Tasarruf ve Yerli Malı Haftası, kutlanmaya başladığı 1930’dan itibaren Atatürk Dönemi’nde aynı canlılıkla sürmüş, ekonomik alanda olumlu etkiler meydana gelmiştir. Fakat 2. Dünya Savaşı’nın başlaması, doğurduğu bunalım, arkasından Çok Partili Hayata Geçiş Dönemi’nde
yerli malı kutlamalarının gerilemesine ve eski önemini kaybetmesine neden olmuştur. 2. Dünya Savaşı sonrası değişen dış politikalar ülkelerin ekonomi politikalarında değişikliğe neden olmuştur. ABD’nin hazırladığı Marshall Planı ve Truman Doktrini ile Türkiye’ye yaptığı maddi yardımlar ve ticarî antlaşmalar kendi
yerli üretimini yaparak ihracatını arttırmaya çalışan Türkiye’de, ithalat artışına neden olmuştur. Daha sonra hazırlanan ekonomi planlarında üretmektense satın almanın daha kârlı olduğu görüşlerinin ortaya atılmasıyla beraber
yerli malı propagandalarının bıçak gibi kesilmesi, milliyetçi temelli
yerli malı politikasının yerini liberalizme bırakmasının önünü açmıştır.

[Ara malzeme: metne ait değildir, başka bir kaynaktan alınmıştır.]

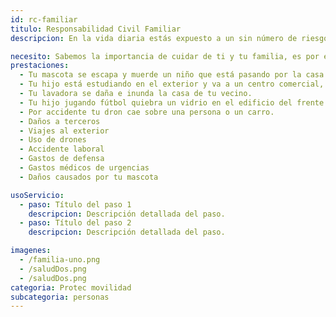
 ```yaml
---
id: rc-familiar
titulo: Responsabilidad Civil Familiar
descripcion: En la vida diaria estás expuesto a un sin número de riesgos que no pu​edes evitar, si en alguno de ellos tú o tu familia ocasionan daños a terceras personas, puedes ver afectado tu patrimonio y tranquilidad, pues es necesario indemnizar a la persona involucrada, ya sea por un daño físico o moral, a una propiedad u objeto.​ ​El Seguro de Responsabilidad Civil Familiar, fue creado pensando en ti y en tu familia, para protegerte en situaciones cotidianas y ofrecerte un r​espaldo de defensa judicial y gastos médicos de urgencia para situaciones en las que más lo necesites.

necesito: Sabemos la importancia de cuidar de ti y tu familia, es por ello que, te brindamos las mejores opciones que te permitirán disfrutar de los momentos más especiales de tu vida con tranquilidad.
prestaciones: 
  - Tu mascota se escapa y muerde un niño que está pasando por la casa. 
  - Tu hijo está estudiando en el exterior y va a un centro comercial, por accidente tropieza con una estantería y daña los productos. 
  - Tu lavadora se daña e inunda la casa de tu vecino. 
  - Tu hijo jugando fútbol quiebra un vidrio en el edificio del frente. 
  - Por accidente tu dron cae sobre una persona o un carro. ​​​
  - Daños a terceros
  - Viajes al exterior
  - Uso de drones
  - Accidente laboral
  - Gastos de defensa
  - Gastos médicos de urgencias 
  - Daños causados por tu ma​scota

usoServicio:
  - paso: Título del paso 1
    descripcion: Descripción detallada del paso.
  - paso: Título del paso 2
    descripcion: Descripción detallada del paso.

imagenes:
  - /familia-uno.png
  - /saludDos.png
  - /saludDos.png
categoria: Protec movilidad
subcategoria: personas
---
```

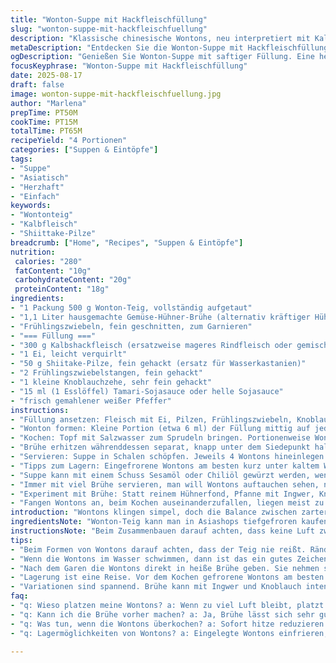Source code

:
 ```yaml
---
title: "Wonton-Suppe mit Hackfleischfüllung"
slug: "wonton-suppe-mit-hackfleischfuellung"
description: "Klassische chinesische Wontons, neu interpretiert mit Kalbfleisch und Shiitake-Pilzen für mehr Geschmackstiefe. Die Füllung saftig und aromatisch, gekocht zuerst in Wasser, dann verfeinert im selbstgemachten Gemüse-Hühner-Brühe. Frisch geschnittene Frühlingszwiebeln geben den letzten Frischekick. Perfekt für Tage, an denen man eine herzhafte, wärmende Suppe will, die durch kleine Details große Wirkung zeigt. Laktosefrei und ohne Nüsse, geeignet für diverse Ernährungsweisen."
metaDescription: "Entdecken Sie die Wonton-Suppe mit Hackfleischfüllung. Eine neu gestaltete, kräftige Suppe voller Geschmack mit frischen Zutaten."
ogDescription: "Genießen Sie Wonton-Suppe mit saftiger Füllung. Eine herzhafte Schale voller Geschmack und asiatischer Aromen, perfekt für kalte Tage."
focusKeyphrase: "Wonton-Suppe mit Hackfleischfüllung"
date: 2025-08-17
draft: false
image: wonton-suppe-mit-hackfleischfuellung.jpg
author: "Marlena"
prepTime: PT50M
cookTime: PT15M
totalTime: PT65M
recipeYield: "4 Portionen"
categories: ["Suppen & Eintöpfe"]
tags:
- "Suppe"
- "Asiatisch"
- "Herzhaft"
- "Einfach"
keywords:
- "Wontonteig"
- "Kalbfleisch"
- "Shiittake-Pilze"
breadcrumb: ["Home", "Recipes", "Suppen & Eintöpfe"]
nutrition: 
 calories: "280"
 fatContent: "10g"
 carbohydrateContent: "20g"
 proteinContent: "18g"
ingredients:
- "1 Packung 500 g Wonton-Teig, vollständig aufgetaut"
- "1,1 Liter hausgemachte Gemüse-Hühner-Brühe (alternativ kräftiger Hühnerfond)"
- "Frühlingszwiebeln, fein geschnitten, zum Garnieren"
- "=== Füllung ==="
- "300 g Kalbshackfleisch (ersatzweise mageres Rindfleisch oder gemischt Schwein-Rind)"
- "1 Ei, leicht verquirlt"
- "50 g Shiitake-Pilze, fein gehackt (ersatz für Wasserkastanien)"
- "2 Frühlingszwiebelstangen, fein gehackt"
- "1 kleine Knoblauchzehe, sehr fein gehackt"
- "15 ml (1 Esslöffel) Tamari-Sojasauce oder helle Sojasauce"
- "frisch gemahlener weißer Pfeffer"
instructions:
- "Füllung ansetzen: Fleisch mit Ei, Pilzen, Frühlingszwiebeln, Knoblauch und Sojasauce in einer Schüssel gut vermengen. Nicht zu viel stampfen, soll luftig bleiben, sonst wird es zu kompakt. Würzen mit weißem Pfeffer, keine Salzzugabe, die Sojasauce reicht. Ruhe geben im Kühlschrank für 15 Minuten, damit Aromen sich verbinden."
- "Wonton formen: Kleine Portion (etwa 6 ml) der Füllung mittig auf jeden Teigquadraten setzen. Ränder mit wenig Wasser benetzen, zu Dreiecken zusammenklappen, Ränder gut andrücken, sonst fällt die Füllung beim Kochen raus. Dann die zwei gegenüberliegenden Spitzen anfeuchten und in der Mitte zusammendrücken. Innenluft rausdrücken, sonst platzt der Teig. 18 dieser Wontons für den direkten Gebrauch reservieren. Rest auf Backpapier einzeln einfrieren -- nie direkt in Gefrierbeutel legen, kleben sonst zusammen."
- "Kochen: Topf mit Salzwasser zum Sprudeln bringen. Portionenweise Wontons einlegen, vorsichtig mit Schöpfkelle umrühren, damit sie nicht ankleben. Sobald sie oben schwimmen, weitere 4 Minuten ziehen lassen, dann mit Schaumkelle herausnehmen. Nicht überkochen, sonst reisst der Teig."
- "Brühe erhitzen währenddessen separat, knapp unter dem Siedepunkt halten. Vorbereitete Wontons nochmals für etwa 6 Minuten in die heiße Brühe geben, nicht mehr kochen, sondern sanft ziehen lassen. So werden sie durchlässig und nehmen Geschmack von der Brühe auf."
- "Servieren: Suppe in Schalen schöpfen. Jeweils 4 Wontons hineinlegen. Mit frisch gehackten Frühlingszwiebeln bestreuen. Sofort servieren - die Textur der Wontons verändert sich beim Stehenlassen schnell und wird zäh."
- "Tipps zum Lagern: Eingefrorene Wontons am besten kurz unter kaltem Wasser auftauen vor dem Kochen, sonst zerfallen sie leicht. Sollte keine Shiitakeigkeit greifbar sein, nimm gehackte Korianderstängel für Frische oder Sellerie für mehr Biss. Das Ei sorgt für Bindung, ohne es schmeckbar zu machen. Vorsicht bei Braten oder zu langer Garzeit, sonst trocknet die Füllung aus."
- "Suppe kann mit einem Schuss Sesamöl oder Chiliöl gewürzt werden, wenn Geschmack mehr Tiefe braucht. Nicht sofort zulangen wenn gekocht, leicht abkühlen lassen, sonst verbrennt man sich - Wontonfüllungen speichern Hitze und sind nach außen recht kühl."
- "Immer mit viel Brühe servieren, man will Wontons auftauchen sehen, nicht ertränken."
- "Experiment mit Brühe: Statt reinem Hühnerfond, Pfanne mit Ingwer, Knoblauch und Frühlingszwiebel gelb anrösten, dann mit Brühe ablöschen. Ergibt intensiveren Geschmack, den man sofort riecht und fühlt."
- "Fangen Wontons an, beim Kochen auseinanderzufallen, liegen meist zu viel Luft im Teig oder Rand nicht richtig versiegelt. Nach dem Formen die Ränder nochmal prüfen, evtl mit wenig Stärkesalzwasser nachbessern."
introduction: "Wontons klingen simpel, doch die Balance zwischen zarter, saftiger Füllung und dünnem, elastischem Teig ist ein Abenteuer. Kalbfleisch gibt eine mildere Note als Schwein, und Shiitake verleiht eine erdige Tiefe, die die Suppe weit über Standard hinaushebt. Selbstgemachte Brühe ist Pflicht, da sie die fragile Füllung umschließt und nicht erdrückt. Erfahrung zeigt: Geduld beim Formen lohnt sich. Gekochte Wontons kurz abkühlen lassen, sonst brennt die Zunge – ich spreche aus eigener, schmerzhafter Geschichte. Beim Servieren achten auf die richtige Menge Brühe, das gibt jener sanften Wärme und perfekte Konsistenzunterschiede. Frühlingszwiebeln drauf, Textur und Farbe explodieren. Kein Firlefanz, dafür viel Handwerk."
ingredientsNote: "Wonton-Teig kann man in Asiashops tiefgefroren kaufen, unbedingt vor Gebrauch vollständig auftauen lassen, sonst reißt er. Kalbfleisch für eine leichtere, feinere Füllung. Rind oder Schwein passen auch, dann aber fettreicher. Shiitake bringt Umami und harmoniert hervorragend mit Knoblauch; Wasserkastanien habe ich ersetzt, da sie oft trocken und fad wirken. Frühlingszwiebeln frisch, sie bringen Schnittigkeit und Farbe. Tamari statt normaler Sojasauce bei Unverträglichkeit gegen Weizen. Wenig Pfeffer, um die Fleischnoten nicht zu überdecken. Wasser zum Anfeuchten der Ränder nutze ich lauwarm, so klebt der Teig besser zusammen als kaltes Wasser. Wonton können eingefroren und bis zu 3 Monate gelagert werden. Beim Auftauen vorsichtig und idealerweise über Nacht im Kühlschrank."
instructionsNote: "Beim Zusammenbauen darauf achten, dass keine Luft zwischen Füllung und Teig bleibt – sonst platzt alles beim Kochen. Ich prüfe immer die Dichtigkeit, der Schritt ist entscheidend. Beim Kochen im Wasser zunächst beobachten, die Wontons müssen aufsteigen, dabei zwischen den Rührungen sanft sein. Zu heftiges Eindrücken führt zum Aufplatzen oder Kleben. Den zweiten Kochvorgang in Brühe genau bei niedriger Temperatur ablaufen lassen – kein heftiges Blubbern, sonst löst sich der Teig auf oder wird zäh. Mit frischen Frühlingszwiebeln garnieren gibt nochmal frischen Biss. Ganz wichtig: nicht auf Vorrat kochen, die Qualität leidet stark, am besten frisch genießen. Fehler: Zu lange kochen austrocknet; zu kurz innen roh und klebrig. Tipp: Brühe kann vorbereitet und heiß gehalten werden, während man die Wontons portionsweise gart. So wird nichts matschig."
tips:
- "Beim Formen von Wontons darauf achten, dass der Teig nie reißt. Ränder gut befeuchten, um Sicherheit zu gewährleisten. Bei mir war auch schon eine Füllung geplatzt. Kleine Portionen der Füllung nehmen, etwa 6 ml. Das gibt der ganzen Sache die perfekte Form."
- "Wenn die Wontons im Wasser schwimmen, dann ist das ein gutes Zeichen. Nicht zu lange kochen; zwei Minuten mehr und sie sind zerfallen. Ich rühre stets sanft, um ein Ankleben zu vermeiden. Sicherheits-Check ist wichtig. Den Teig nach dem Formen auf Verbindungen prüfen, wichtiger Schritt. Ich mache das oft doppelt."
- "Nach dem Garen die Wontons direkt in heiße Brühe geben. Sie nehmen so den Geschmack besser auf. Das ist ein Geheimnis, das ich selbst oft erfahren habe. Die Brühe sollte sanft darunter kochen, das bedeutet, nicht stark sprudeln. Andernfalls kann der Teig weich werden. Leicht zurückhalten."
- "Lagerung ist eine Reise. Vor dem Kochen gefrorene Wontons am besten über Nacht im Kühlschrank auftauen. Der Teig bleibt stabil; beim Kochen kein zähes Erlebnis. Cremen Sie die Wontons nicht ein, wenn Sie auf Vorrat kochen, die Frische ist der Schlüssel. Ich habe es oft ausprobiert."
- "Variationen sind spannend. Brühe kann mit Ingwer und Knoblauch intensiviert werden. Einfach die Pfanne anrösten, dann ablöschen. Der Geschmack ist viel runder. Achten Sie auf die richtigen Zutaten, der Genuss kommt stark von frischem Geschmack. Nehmen Sie auch andere Pilze, wenn Shiitake nicht verfügbar sind."
faq:
- "q: Wieso platzen meine Wontons? a: Wenn zu viel Luft bleibt, platzt der Rand. Immer darauf achten. Richtig andrücken. Nicht zu steif oder schlaff sein."
- "q: Kann ich die Brühe vorher machen? a: Ja, Brühe lässt sich sehr gut vorkochen. Über Nacht aufbewahren. Am besten im Kühlschrank; die Aromen entwickeln sich. Dann nur kurz erhitzen."
- "q: Was tun, wenn die Wontons überkochen? a: Sofort hitze reduzieren. Keine Panik. Es war kürzlich mein Fehler. Genaue Temperaturkontrolle beachten."
- "q: Lagermöglichkeiten von Wontons? a: Eingelegte Wontons einfrieren, nicht stapeln. So bleibt der Geschmack frisch. Auftauen unter kaltem Wasser ist optimal; Geduld zahlt sich aus."

---
```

Yerli malı üretimi, bir ülkenin dışa bağımlı olmadan yarattığı bir bağımsızlık simgesi olarak, millî duygular ışığında Cumhuriyet Dönemi’nde uygulamaya konmuş, dönemin şartları itibariyle zorunlu doğsa da daha sonra ekonomi politikasını oluşturmaktadır. Ancak geçmişte yaşananlardan dersler çıkarılarak toplumların ayakta kalabilmesi için özellikle
yerli malı üretme ve tüketme bilincinin ailede başlayıp, bu bağlamda yarınları düşünen bir gençliğe sahip olunması ülke çapında daha iyi bir konuma gelineceğinin bir gerçeğidir. Sadece savaş yılları gibi bunalımlı zamanlarda değil, barış döneminde de hassasiyetle uygulanıp, hatta bunun kuşaktan kuşağa geçerek devam etmesi sağlanıp, millî bir vazife olmalıdır.